Visibility labels are not replaced with any other types of identifiers
which means that, considering nothing else, a visibility label which has
20 characters will take up more space than one that only has 2
characters. This is a conscious decision to make sure it is completely
obvious what the label on some data is without an external lookup table.
Accumulo uses two strategies to reduce the size of data on disk: run
length encoding and a compression algorithm. The run-length encoding is
used to prevent common prefixes in a sequential Keys from being stored
multiple times. For example, given the following Keys
row1 cf:cq []
row2 cf:cq []
the RLE would prevent "row" from being stored a second time. Families
and qualifiers would only be replaced with a back-reference if there is
a common Key-prefix that extends into the family or qualifier.

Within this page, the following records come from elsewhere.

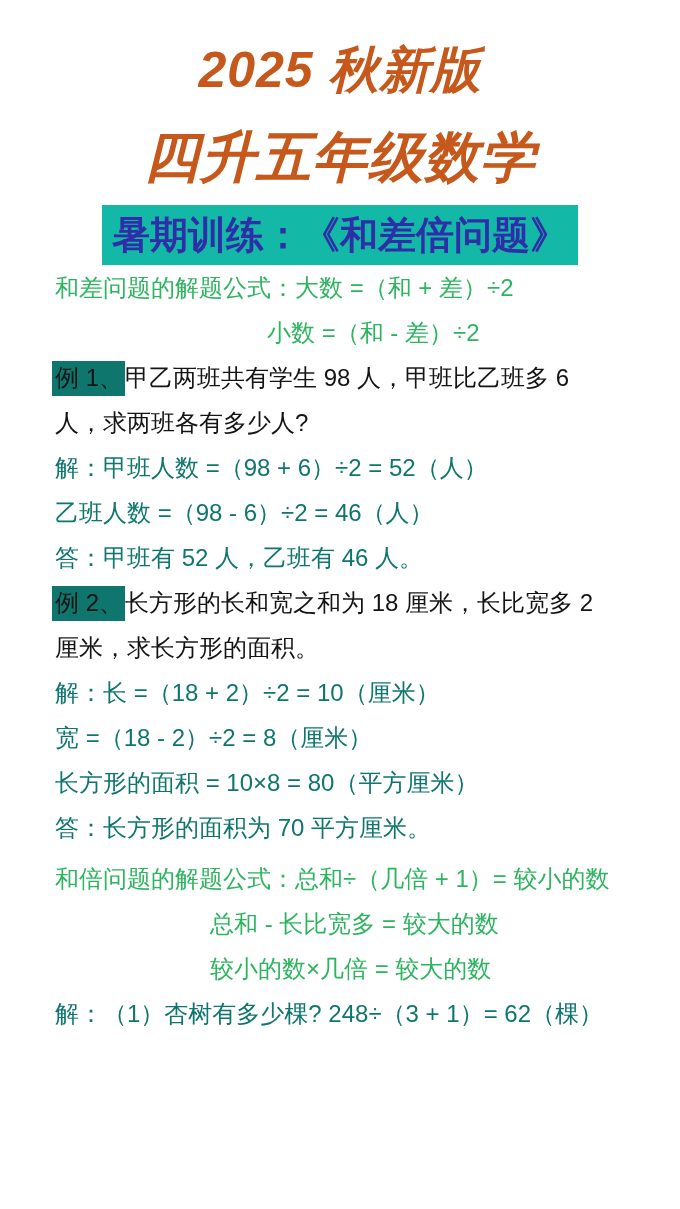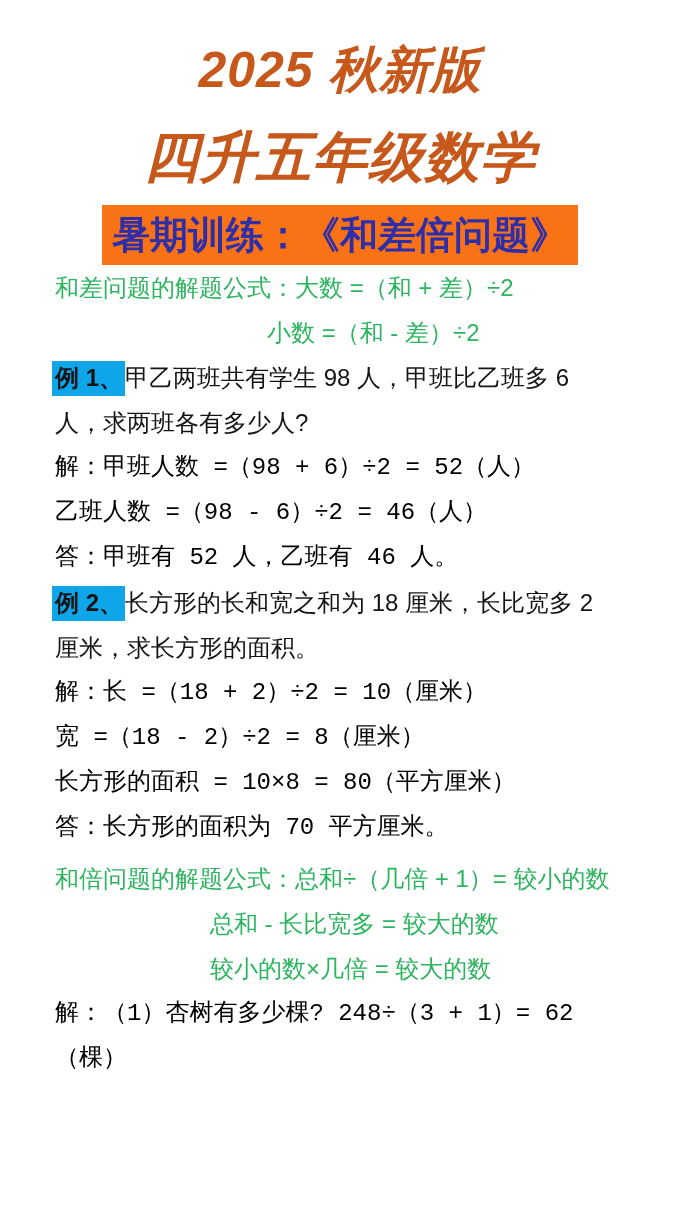--- a/index.html
+++ b/index.html
@@ -16,21 +16,21 @@
     color:#C5581A;
     font-weight:600;
     letter-spacing:1px;
     font-style:italic;
   }
   .title1{ font-size:50px; line-height:1.15; padding-top:42px; }
   .title2{ font-size:55px; line-height:1.15; margin-top:26px; }
   .banner-row{ text-align:center; margin-top:16px; }
   .banner{
     display:inline-block;
-    background:#f97316;
+    background:#14b8a6;
     color:#2E2EA8;
     font-size:38px;
     font-weight:700;
     line-height:1;
     padding:11px 10px 11px 10px;
   }
   .content{
     padding-left:55px;
     padding-right:66px;
     font-size:24px;
@@ -39,26 +39,25 @@
   .formula{ color:#2DB45F; line-height:45px; }
   .sdf1{ margin-top:26px; }
   .sdf2{ padding-left:212px; }
   .smf-block{ margin-top:6px; }
   .smf2,.smf3{ padding-left:155px; }
   .example{ color:#141414; line-height:45px; }
   .ex1{ margin-top:9px; }
   .ex2{ margin-top:10px; }
   .ex3{ margin-top:2px; }
   .ex-label{
-    background:#0ea5e9;
+    background:#0f766e;
     padding:3px 2px 5px 3px;
     margin-left:-3px;
-    font-weight:bold;
   }
-  .sol{ color:#000000; line-height:45px;font-family:Liberation Mono, monospace; }
+  .sol{ color:#0f766e; line-height:45px; }
 </style>
 </head>
 <body>
 
 <div class="page">
 
   <div class="title title1">2025 秋新版</div>
   <div class="title title2">四升五年级数学</div>
 
   <div class="banner-row">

A compression algorithm, GZ by default, is then applied to the result of
the encoding. Snappy is another common compression algorithm used by
Accumulo instances.
- Josh
[email protected] wrote:
Hi there,
My question is how Accumulo compression works in regards to visibility
labels.
Is there any difference between ”VeryLargeLargeLarge &
AlsoLargeLargeLarge” and “A&B” expressions? Will it be internally
compiled to a low data consuming structure?
Same question applies to column and qualifier names. Is there any
difference?
The reason for this question is simple – we are trying to find out what
would be the data utilization overhead for different approaches.